Il presidente Santalucia smonta le politiche del governo sulle sezioni immigrazione. Il Carroccio: "Dall'epoca di Palamara non è cambiato niente"
«Il Parlamento è sovrano», ricorda Matteo Piantedosi. È la reazione del ministro degli Interni alle bordate piovute sul governo dall'ultimo piano del palazzo della Cassazione, dove ieri si riunisce il direttivo centrale dell'Associazione nazionale magistrati. Bordate che non risparmiano quasi nulla nelle scelte del governo su giustizia e sicurezza, e sembrano segnare un punto di non ritorno nei rapporti tra le toghe organizzate e la maggioranza di centrodestra che governa il paese.
A guidare l'attacco è anche stavolta il lider maximo dell'Anm, Giuseppe Santalucia. Che con la consueta dovizia di aggettivi stronca una per una le mosse del governo soprattutto sul tema della lotta all'immigrazione clandestina. Sotto tiro c'è il progetto del governo di spostare la competenza dei ricorsi dai tribunali alle corti d'appello, considerate più ragionevoli. Santalucia definisce «fantasiosa» la convinzione che le sezioni dei tribunali specializzate in immigrazione siano occupate da «magistrati comunisti» (ma evita di ricordare che la presidente nazionale di Magistratura democratica Silvia Albano, tra i critici più severi dei decreti governativi, è in servizio proprio alla sezione immigrazione del tribunale di Roma, e in questa veste ha tradotto in sentenza le proprie convinzioni). E dipinge invece un quadro roseo in cui «la magistratura italiana non è in nessuna sua parte attraversata da faziosità politica e non avversa i programmi di chi oggi è maggioranza politica di governo».

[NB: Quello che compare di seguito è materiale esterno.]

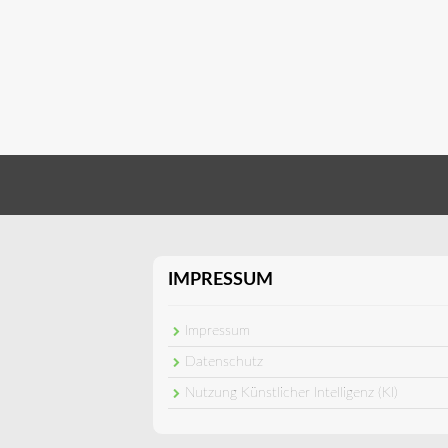
IMPRESSUM
Impressum
Datenschutz
Nutzung Künstlicher Intelligenz (KI)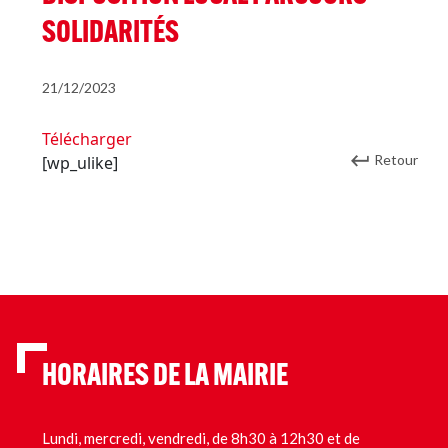
SOLIDARITÉS
21/12/2023
Télécharger
Retour
[wp_ulike]
HORAIRES DE LA MAIRIE
Lundi, mercredi, vendredi, de 8h30 à 12h30 et de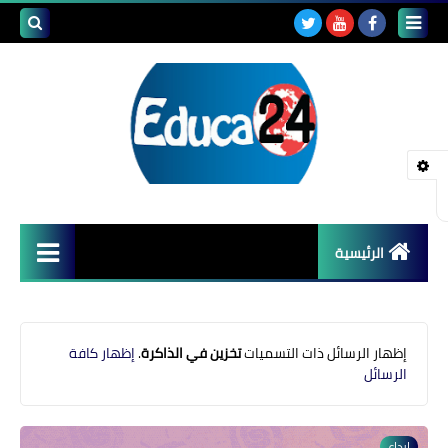
بحث هذه
المدونة
الإلكتروني
الرئيسية
أصداء المدارس
قضايا تربوية
‏إظهار الرسائل ذات التسميات
تخزين في الذاكرة
.
إظهار كافة
الرسائل
مستجدات التعليم
مشاكل التعليم
إبداع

Santalucia è vicino alla fine del mandato, a gennaio le toghe votano per i nuovi vertici dell'Anm, se l'andamento dovesse rispecchiare quanto accaduto per le elezioni del Csm le correnti rosse rischiano di perdere il controllo dell'associazione. Santalucia sa che molti magistrati qualunque sono lontani dal clima barricadiero, e i fallimenti degli ultimi scioperi antigovernativi lo dimostrano. E sceglie di reagire alzando i toni dello scontro, chiama alla mobilitazione, «abbiamo il dovere di non cedere alla stanchezza e allo sconforto», attaccando nuovamente il progetto di riforma costituzionale che prevede la separazione delle carriere tra giudici e pubblici ministeri. Anche se ammette che un referendum sulla separazione si tradurrebbe in un «una sorta di referendum sul gradimento della magistratura e del servizio giustizia», e la faccenda potrebbe finire male per l'Anm, perché «i cittadini risponderebbero ciascuno pensando ai ritardi e alle attese che hanno dovuto patire per avere giustizia».

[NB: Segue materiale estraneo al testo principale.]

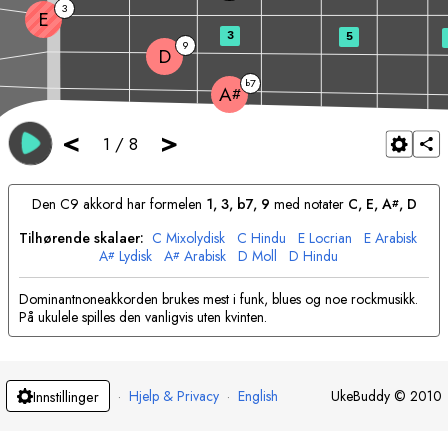
3
E
3
5
9
D
7
b
A
#
<
>
1
/
8
Den
C
9 akkord har formelen
1, 3, b7, 9
med notater
C
, 
E
, 
A
, 
D
#
Tilhørende skalaer:
C
Mixolydisk
C
Hindu
E
Locrian
E
Arabisk
A
Lydisk
A
Arabisk
D
Moll
D
Hindu
#
#
Dominantnoneakkorden brukes mest i funk, blues og noe rockmusikk.
På ukulele spilles den vanligvis uten kvinten.
·
Hjelp & Privacy
·
English
UkeBuddy
©
2010
Innstillinger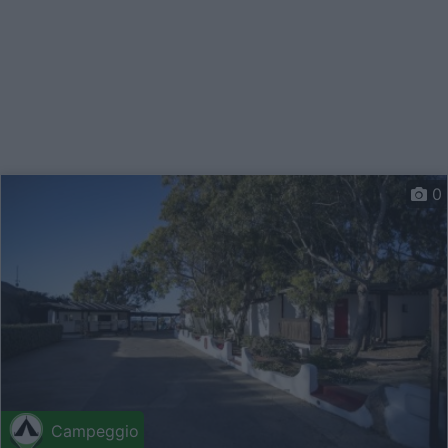
0
Campeggio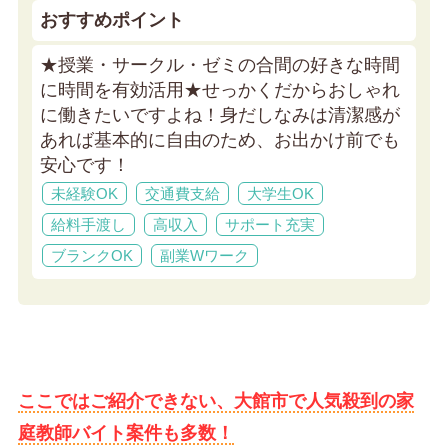
おすすめポイント
★授業・サークル・ゼミの合間の好きな時間
に時間を有効活用★
せっかくだからおしゃれ
に働きたいですよね！身だしなみは清潔感が
あれば基本的に自由のため、お出かけ前でも
安心です！
未経験OK
交通費支給
大学生OK
給料手渡し
高収入
サポート充実
ブランクOK
副業Wワーク
ここではご紹介できない、大館市で人気殺到の家
庭教師バイト案件も多数！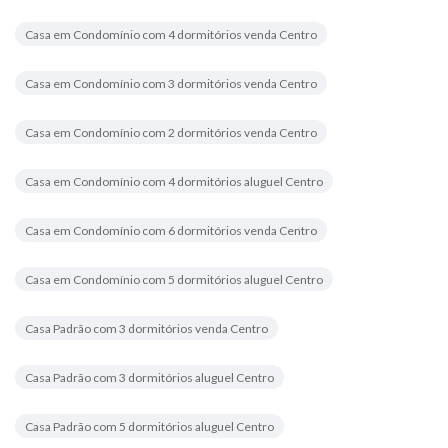
Casa em Condomínio com 4 dormitórios venda Centro
Casa em Condomínio com 3 dormitórios venda Centro
Casa em Condomínio com 2 dormitórios venda Centro
Casa em Condomínio com 4 dormitórios aluguel Centro
Casa em Condomínio com 6 dormitórios venda Centro
Casa em Condomínio com 5 dormitórios aluguel Centro
Casa Padrão com 3 dormitórios venda Centro
Casa Padrão com 3 dormitórios aluguel Centro
Casa Padrão com 5 dormitórios aluguel Centro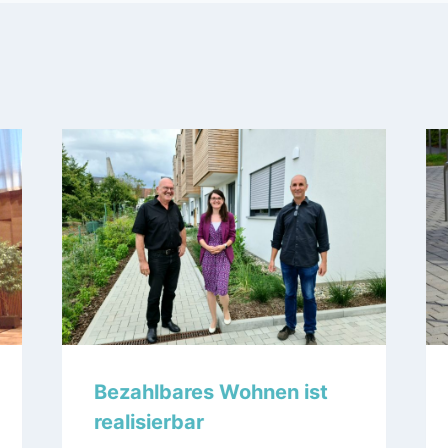
Bezahlbares Wohnen ist
realisierbar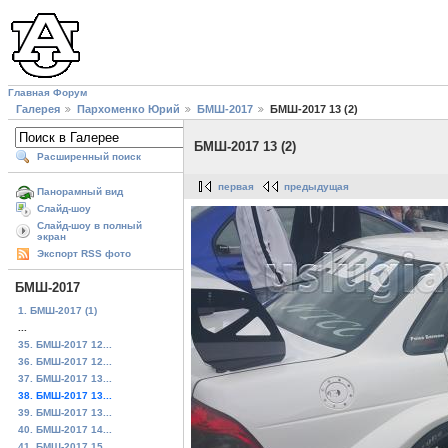
Главная
Форум
Галерея
Пархоменко Юрий
БМШ-2017
БМШ-2017 13 (2)
БМШ-2017 13 (2)
Расширенный поиск
первая
предыдущая
Панорамный вид
Слайд-шоу
Слайд-шоу в полный
экран
Экспорт RSS фото
БМШ-2017
1. БМШ-2017 (1)
...
35. БМШ-2017 12...
36. БМШ-2017 12...
37. БМШ-2017 13...
38. БМШ-2017 13...
39. БМШ-2017 13...
40. БМШ-2017 14...
41. БМШ-2017 15...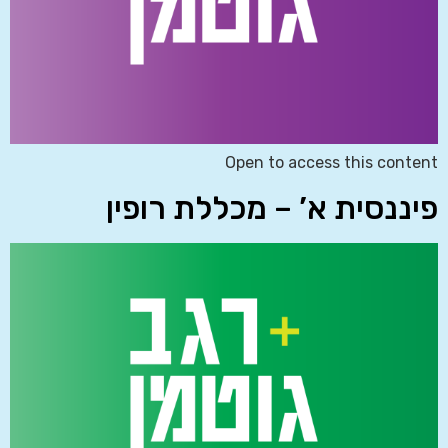
Open to access this content
פיננסית א’ – מכללת רופין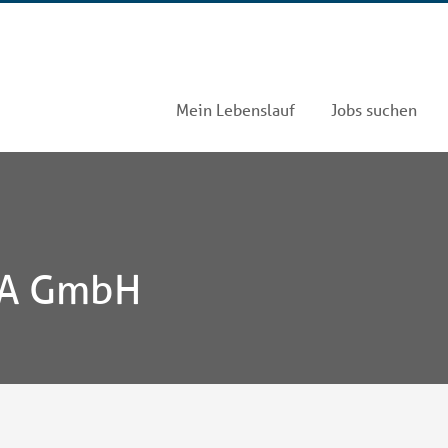
Mein Lebenslauf
Jobs suchen
A GmbH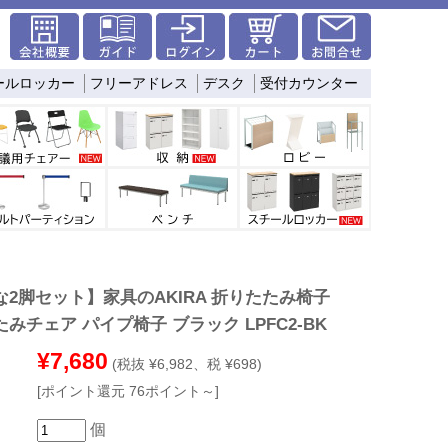
ールロッカー
フリーアドレス
デスク
受付カウンター
な2脚セット】家具のAKIRA 折りたたみ椅子
みチェア パイプ椅子 ブラック LPFC2-BK
¥7,680
(税抜 ¥6,982、税 ¥698)
[ポイント還元 76ポイント～]
個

Ma i magistrati, assicura il presidente dell'Anm, non perderanno la loro serenità e non cambieranno linea, anche se «accomodandoci alla scrivania, sapremo che il provvedimento che ci toccherà assumere ci consegnerà al pericolo di essere additati come magistrati comunisti e nemici del popolo» e «di veder violata la nostra sfera di riservatezza con la pubblicazione di fotografie attinenti a momenti di vita privata».
Dai colleghi del direttivo arrivano a Santalucia applausi a scena aperta, la riunione si conclude con l'annuncio di una assemblea nazionale il 12 gennaio contro le riforme del governo. Di tentativi di dialogo insomma, neanche l'ombra. Tanto che sembra destinato a cadere nel vuoto l'appello che il ministro Carlo Nordio manda subito dopo nel tentativo di svelenire i toni: «Nessuno nega che i magistrati debbano intervenire per criticare le leggi.
Io stesso l'ho fatto da magistrato, perché sono i magistrati ad applicare le leggi e quindi in prima battuta hanno tutto il diritto di esprimersi ma solo dal punto di vista tecnico, non possono farlo dal punto di vista del merito politico, perché altrimenti entrano in quel vortice di dialettica, chiamiamola patologica, per la quale, siccome il magistrato si sente in diritto di criticare una legge in fieri, poi il politico si sente nel diritto di criticare la sentenza. E questo non va bene». Ma è chiaro che per l'Anm ridurre il diritto di parola dei magistrati all'aspetto «tecnico» delle leggi equivale a imbavagliarli.